### [ABOUT THIS TASK]
Because the pictures are not wanted, give back only the exact text of every entry below.

===== GIVEN INFORMATION =====

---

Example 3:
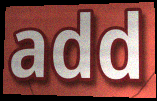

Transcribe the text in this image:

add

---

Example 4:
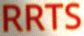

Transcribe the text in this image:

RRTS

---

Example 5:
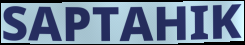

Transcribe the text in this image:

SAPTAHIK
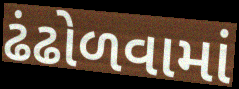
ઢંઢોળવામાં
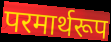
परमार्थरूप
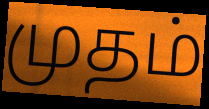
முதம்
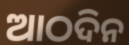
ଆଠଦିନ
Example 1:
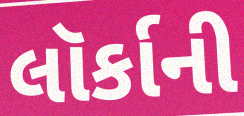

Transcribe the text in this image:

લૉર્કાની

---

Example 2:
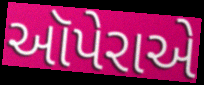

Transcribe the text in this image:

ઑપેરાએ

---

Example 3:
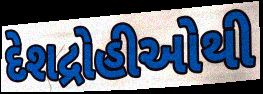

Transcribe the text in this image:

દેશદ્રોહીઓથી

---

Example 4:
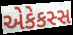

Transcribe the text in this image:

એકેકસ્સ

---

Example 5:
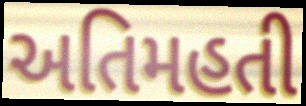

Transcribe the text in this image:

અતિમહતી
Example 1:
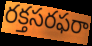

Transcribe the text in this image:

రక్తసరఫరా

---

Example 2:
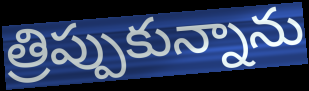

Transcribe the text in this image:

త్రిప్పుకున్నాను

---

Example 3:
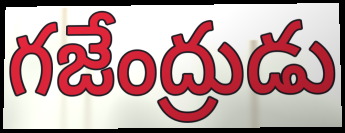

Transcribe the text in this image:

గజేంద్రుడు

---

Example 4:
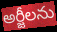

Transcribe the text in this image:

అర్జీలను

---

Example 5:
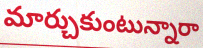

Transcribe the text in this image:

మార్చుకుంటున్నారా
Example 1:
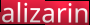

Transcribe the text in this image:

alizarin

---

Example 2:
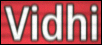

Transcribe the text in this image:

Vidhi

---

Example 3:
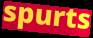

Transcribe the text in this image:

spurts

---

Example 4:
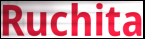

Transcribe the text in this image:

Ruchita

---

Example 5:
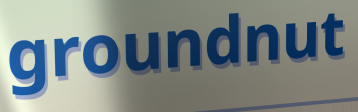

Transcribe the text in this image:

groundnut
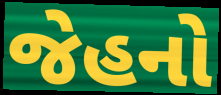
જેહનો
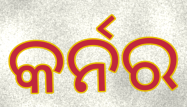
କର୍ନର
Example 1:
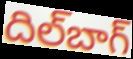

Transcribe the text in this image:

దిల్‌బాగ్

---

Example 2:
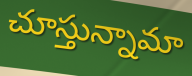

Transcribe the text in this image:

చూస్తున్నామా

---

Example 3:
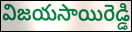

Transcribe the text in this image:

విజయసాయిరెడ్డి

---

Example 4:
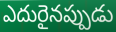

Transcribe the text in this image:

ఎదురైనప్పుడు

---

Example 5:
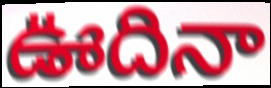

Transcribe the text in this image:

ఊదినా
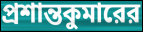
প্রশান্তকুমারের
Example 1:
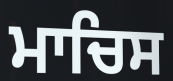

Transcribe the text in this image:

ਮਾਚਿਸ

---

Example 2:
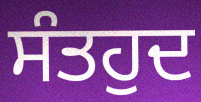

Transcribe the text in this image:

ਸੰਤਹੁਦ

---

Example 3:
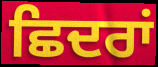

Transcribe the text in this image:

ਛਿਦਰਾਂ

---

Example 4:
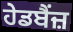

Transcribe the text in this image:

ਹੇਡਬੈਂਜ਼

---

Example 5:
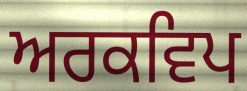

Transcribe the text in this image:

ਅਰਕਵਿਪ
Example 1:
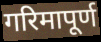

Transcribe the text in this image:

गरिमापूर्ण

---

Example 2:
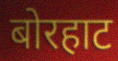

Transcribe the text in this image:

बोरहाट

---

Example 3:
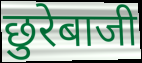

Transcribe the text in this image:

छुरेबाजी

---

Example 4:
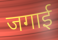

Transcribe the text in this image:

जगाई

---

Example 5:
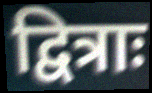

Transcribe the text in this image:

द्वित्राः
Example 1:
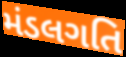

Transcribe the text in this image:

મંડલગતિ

=====

### [ANSWER BOX]
---

Example 3:

Transcribe the text in this image:

add

---

Example 4:

Transcribe the text in this image:

RRTS

---

Example 5:

Transcribe the text in this image:

SAPTAHIK
ઢંઢોળવામાં
परमार्थरूप
முதம்
ଆଠଦିନ
Example 1:

Transcribe the text in this image:

લૉર્કાની

---

Example 2:

Transcribe the text in this image:

ઑપેરાએ

---

Example 3:

Transcribe the text in this image:

દેશદ્રોહીઓથી

---

Example 4:

Transcribe the text in this image:

એકેકસ્સ

---

Example 5:

Transcribe the text in this image:

અતિમહતી
Example 1:

Transcribe the text in this image:

రక్తసరఫరా

---

Example 2:

Transcribe the text in this image:

త్రిప్పుకున్నాను

---

Example 3:

Transcribe the text in this image:

గజేంద్రుడు

---

Example 4:

Transcribe the text in this image:

అర్జీలను

---

Example 5:

Transcribe the text in this image:

మార్చుకుంటున్నారా
Example 1:

Transcribe the text in this image:

alizarin

---

Example 2:

Transcribe the text in this image:

Vidhi

---

Example 3:

Transcribe the text in this image:

spurts

---

Example 4:

Transcribe the text in this image:

Ruchita

---

Example 5:

Transcribe the text in this image:

groundnut
જેહનો
କର୍ନର
Example 1:

Transcribe the text in this image:

దిల్‌బాగ్

---

Example 2:

Transcribe the text in this image:

చూస్తున్నామా

---

Example 3:

Transcribe the text in this image:

విజయసాయిరెడ్డి

---

Example 4:

Transcribe the text in this image:

ఎదురైనప్పుడు

---

Example 5:

Transcribe the text in this image:

ఊదినా
প্রশান্তকুমারের
Example 1:

Transcribe the text in this image:

ਮਾਚਿਸ

---

Example 2:

Transcribe the text in this image:

ਸੰਤਹੁਦ

---

Example 3:

Transcribe the text in this image:

ਛਿਦਰਾਂ

---

Example 4:

Transcribe the text in this image:

ਹੇਡਬੈਂਜ਼

---

Example 5:

Transcribe the text in this image:

ਅਰਕਵਿਪ
Example 1:

Transcribe the text in this image:

गरिमापूर्ण

---

Example 2:

Transcribe the text in this image:

बोरहाट

---

Example 3:

Transcribe the text in this image:

छुरेबाजी

---

Example 4:

Transcribe the text in this image:

जगाई

---

Example 5:

Transcribe the text in this image:

द्वित्राः
Example 1:

Transcribe the text in this image:

મંડલગતિ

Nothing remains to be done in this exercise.